With my first book, After the Dream, I started with the angle of tragedy and pain. I started with my spiritual healing and insights and built a story around it. I wasn't so much trying to tack a story on an agenda. That kind of story is thin and preachy. I was trying to show my own pain through metaphors, through the safe veneer of fiction. The morals and meanings did not have to be tacked on. They were at the core of the story.
Now, with my second novel, Pigs Fly, I have some spiritual content mixed in with a good story. But I started with the characters and then the story, not the meaning. Now, I'm going the reverse route and trying to weave meaning into a complete story. The thing is I don't want the meaning to feel tacked on. I want it to feel like an intrinsic piece of the story.

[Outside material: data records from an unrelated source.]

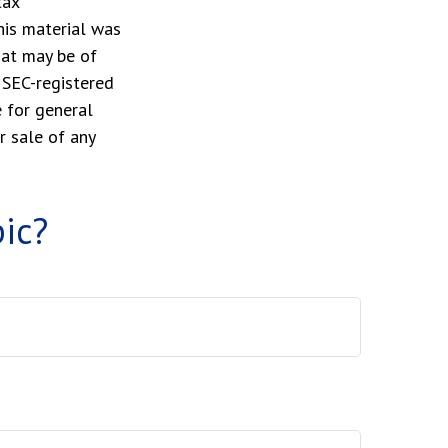
tax
This material was
hat may be of
r SEC-registered
 for general
r sale of any
ic?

Now, there are thin stories that are merely a vessel, an excuse to preach. That's what "The Last Mimsy," "Golden Compass," and "Pinocchio" appear to be to me. The stories fall flat because they're more about the moral than they are about the story. That, for me, is a problem. However, there are so many stories that are all about story with little meaning or significance past the story.
I would like to hit a balance between the two, where I employ meaning in my story or employ story in my meanings. I just fear that because I started with the story in this case and almost entirely left out the meaning until I have a first draft, any meaning I add will feel tacked on. The whole reason I'm writing right now is to share meaning along with story, not just one or the other. I guess I'll keep that in mind as I proceed with revision.